Rojin için adalet mücadelemizi sürdüreceğiz.” “Kadınların nasıl yaşayacağına erkek devlet karar veremez” Kadına yönelik şiddetin yoksullukla, ayrımcılıkla ve devletin cinsiyetçi yönetim pratikleriyle birlikte büyüdüğünü ifade eden Türkoğlu, iktidara açık çağrıda bulundu:
“Kadınların nasıl yaşayacağına kadınlar karar verir. İktidar ise tam tersine, kadınların sesini kısmaya çalışıyor.”
“Makul kadın dayatmasını reddediyoruz” Türkoğlu, cezaevlerindeki siyasi kadın tutukluları hatırlatarak özgürlüğün öncüsünün kadınlar olduğunu ve iktidarın bundan korktuğunu belirtti: “Evin içinde kalan, şiddet gören ama isyan etmeyen ‘makul kadın’ istiyorlar.
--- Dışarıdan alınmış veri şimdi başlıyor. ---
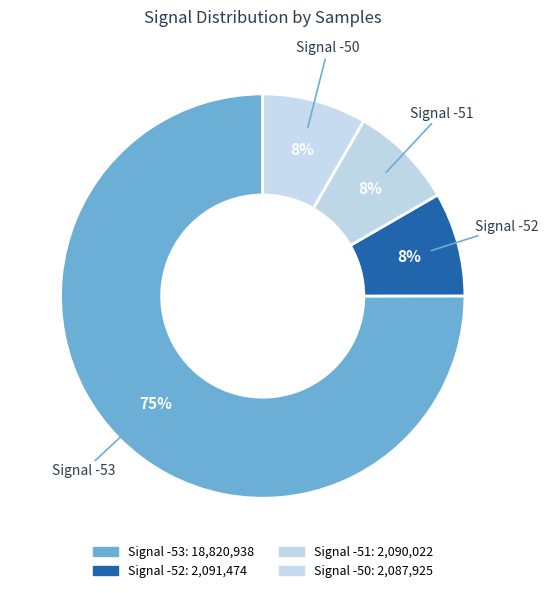

How many slices are in this pie chart?

4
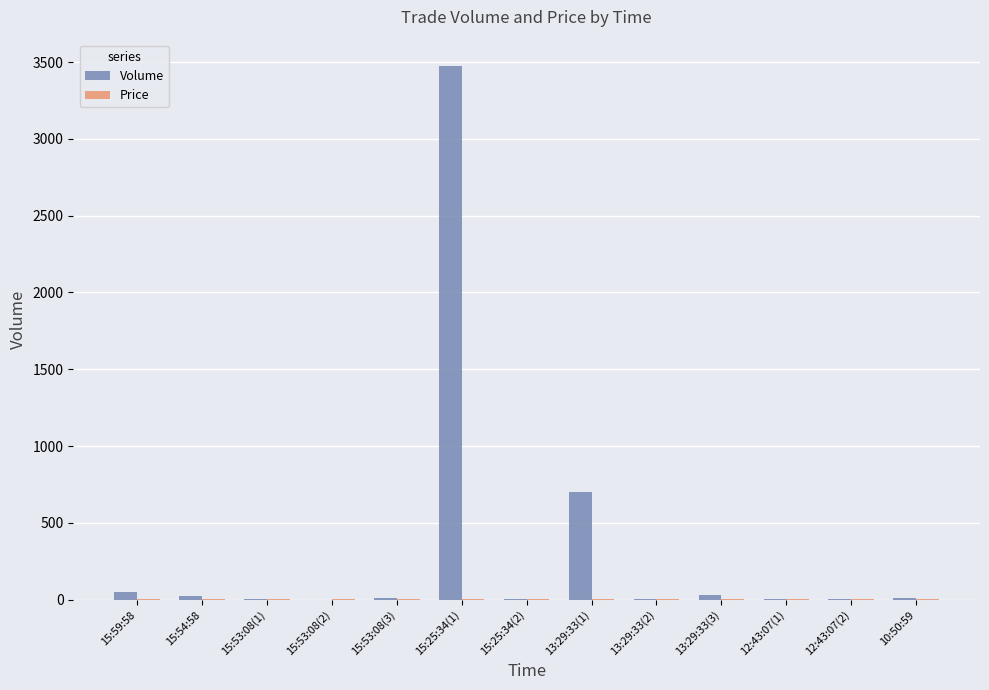

Which series has the largest total across all categories?

Volume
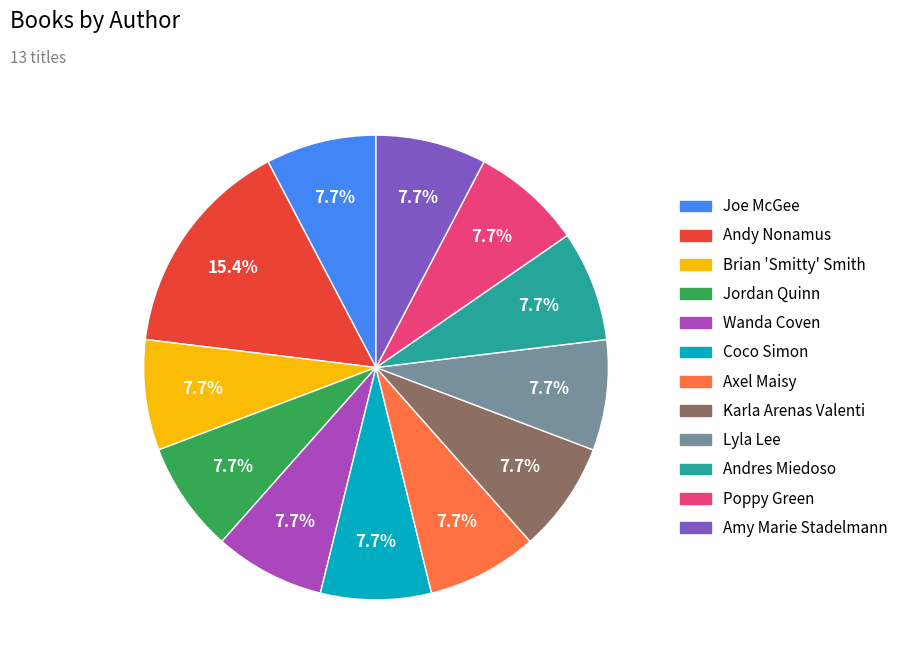

Does any single category account for the majority?

No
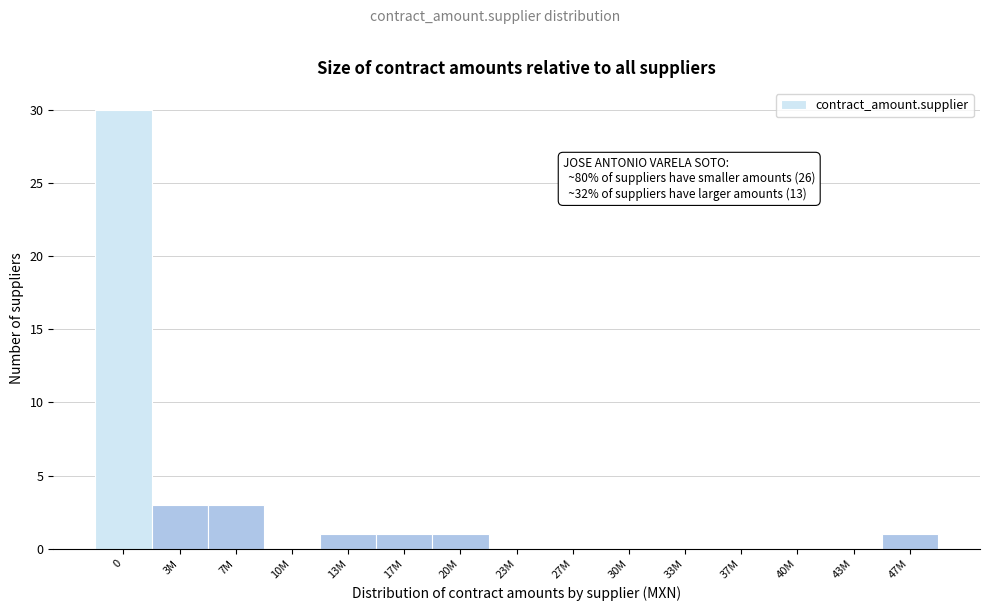

Reading left to right, transcribe all the data shown in this chart.

0=30	3M=3	7M=3	10M=0	13M=1	17M=1	20M=1	23M=0	27M=0	30M=0	33M=0	37M=0	40M=0	43M=0	47M=1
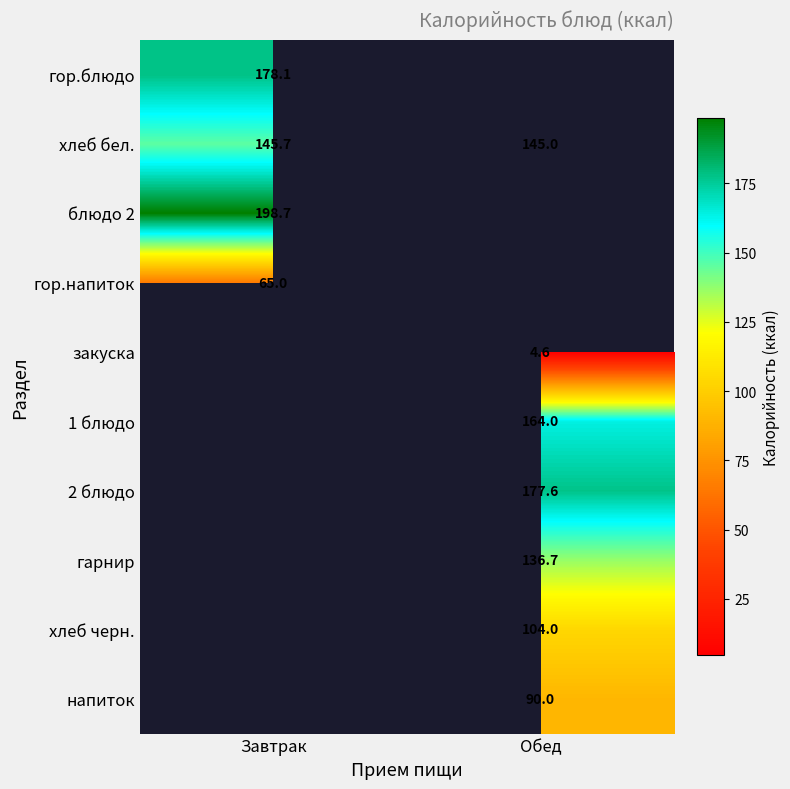

How many data points does each series have?

2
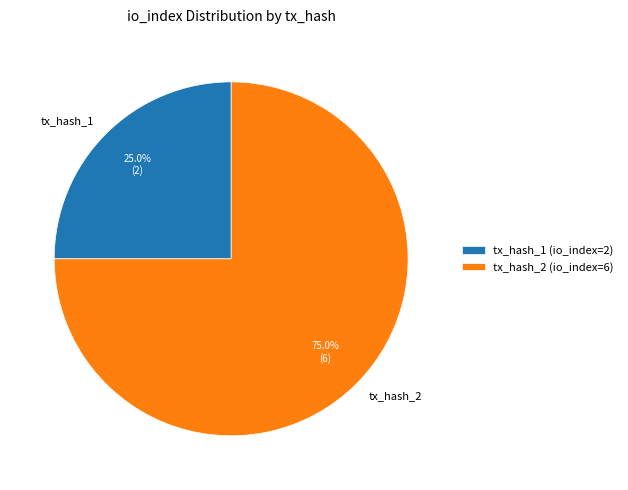

To the nearest percent, what is the difference between the largest and smallest slice percentages?

50%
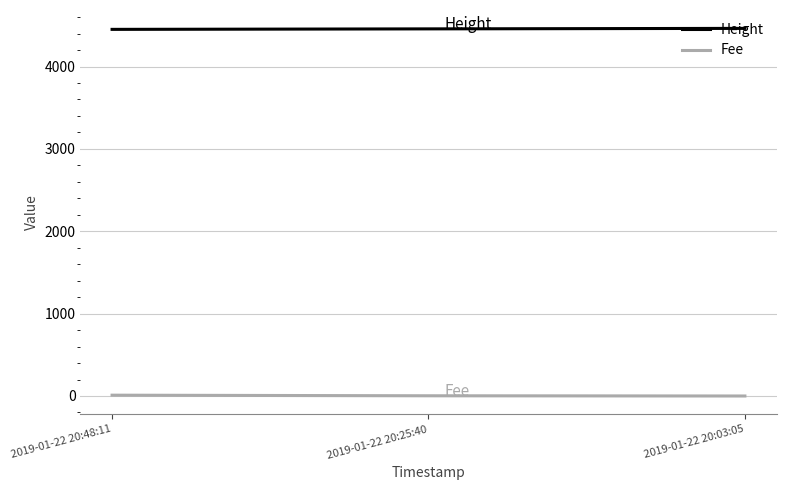

Rank the series by their maximum value, from lowest to highest.

Fee, Height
Biz böyle kadın olmayacağız. Özgür ve eşit yaşamı kurmakta ısrarlıyız.
” Deniz Poyraz ve kadınlara yönelik sistematik şiddet İzmir’de ilk olarak Deniz Poyraz’ın annesi Fehime Ana’nın ziyaret edildiğini belirten Türkoğlu, Poyraz’ın siyasi bir cinayetin kurbanı olduğunu vurguladı: “Deniz Poyraz hunharca katledildi.
Bu davanın arkasındaki tüm failler ortaya çıkana dek mücadele edeceğiz.”
“Kadınların direnişi barışın ve demokrasinin yolunu açacak” Türkoğlu, savaş politikaları ve yoksulluğun kadınları derin biçimde etkilediğini, kadınların özgürlük mücadelesinin aynı zamanda barış ve demokrasi mücadelesi olduğunu söyledi. “Demokrasi askıya alındığında en çok kadınların yaşamı gasp ediliyor. Kadın dayanışması bu ülkeye barışı da, demokrasiyi de getirecek.” “Diyanet, kadın cinayetlerinden sorumludur”
Türkoğlu, kadınların yaşamına, miras hakkına, toplumsal rolüne yönelik hutbe ve açıklamalarıyla Diyanet’in de kadın düşmanı politikalara hizmet ettiğini belirtti: “Barış fetvası vermesi gereken kurum, erkek egemenliği yeniden üretiyor. Diyanet kadın cinayetlerinde sorumludur.”
“25 Kasım’da Mirabel Kardeşlerin, Rosaların devrimci ruhuyla sokaklarda olacağız”
Kadın Meclisi, 25 Kasım’da Türkiye’nin dört bir yanında alanlarda olacaklarını duyurdu: “Biat etmeyeceğiz. Şiddet dolu sisteminize karşı özgür ve eşit yaşamımızı biz kuracağız. Kadın dayanışması bu ülkenin geleceğini değiştirecek.”